Stored data -
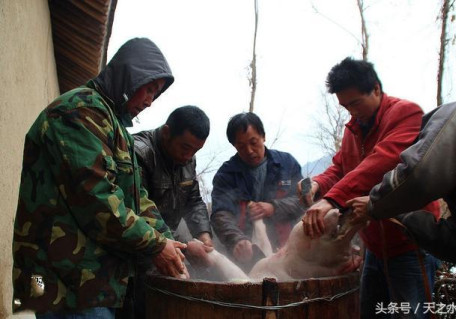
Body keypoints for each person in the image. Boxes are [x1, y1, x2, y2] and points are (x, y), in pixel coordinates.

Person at [12, 38, 187, 318]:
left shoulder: (112, 124)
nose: (150, 102)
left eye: (156, 95)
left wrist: (169, 241)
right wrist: (155, 244)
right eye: (150, 89)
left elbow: (135, 196)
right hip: (60, 284)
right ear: (132, 76)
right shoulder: (79, 112)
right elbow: (98, 199)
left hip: (87, 283)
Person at [298, 57, 440, 318]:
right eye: (344, 106)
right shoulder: (353, 129)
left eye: (355, 103)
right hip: (375, 248)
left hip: (408, 242)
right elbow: (341, 168)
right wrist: (318, 184)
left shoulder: (406, 114)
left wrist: (331, 200)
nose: (351, 111)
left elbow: (381, 161)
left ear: (375, 89)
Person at [347, 100, 456, 316]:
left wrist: (374, 205)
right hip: (378, 251)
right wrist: (401, 215)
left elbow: (419, 175)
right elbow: (455, 244)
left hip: (406, 254)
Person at [120, 105, 213, 319]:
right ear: (166, 132)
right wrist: (176, 246)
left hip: (167, 244)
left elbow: (194, 200)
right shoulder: (138, 152)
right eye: (185, 148)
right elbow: (136, 208)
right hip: (136, 252)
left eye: (195, 151)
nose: (188, 156)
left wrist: (203, 237)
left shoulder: (188, 158)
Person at [211, 112, 304, 272]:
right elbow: (221, 214)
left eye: (253, 142)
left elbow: (302, 201)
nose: (249, 150)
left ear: (263, 136)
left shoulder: (286, 164)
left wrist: (273, 207)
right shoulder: (226, 174)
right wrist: (237, 240)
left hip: (287, 250)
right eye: (241, 146)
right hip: (246, 257)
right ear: (234, 146)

What you should do - Among the lines of the listing above, count those that include "shoulder" and give only the total.

Response - 8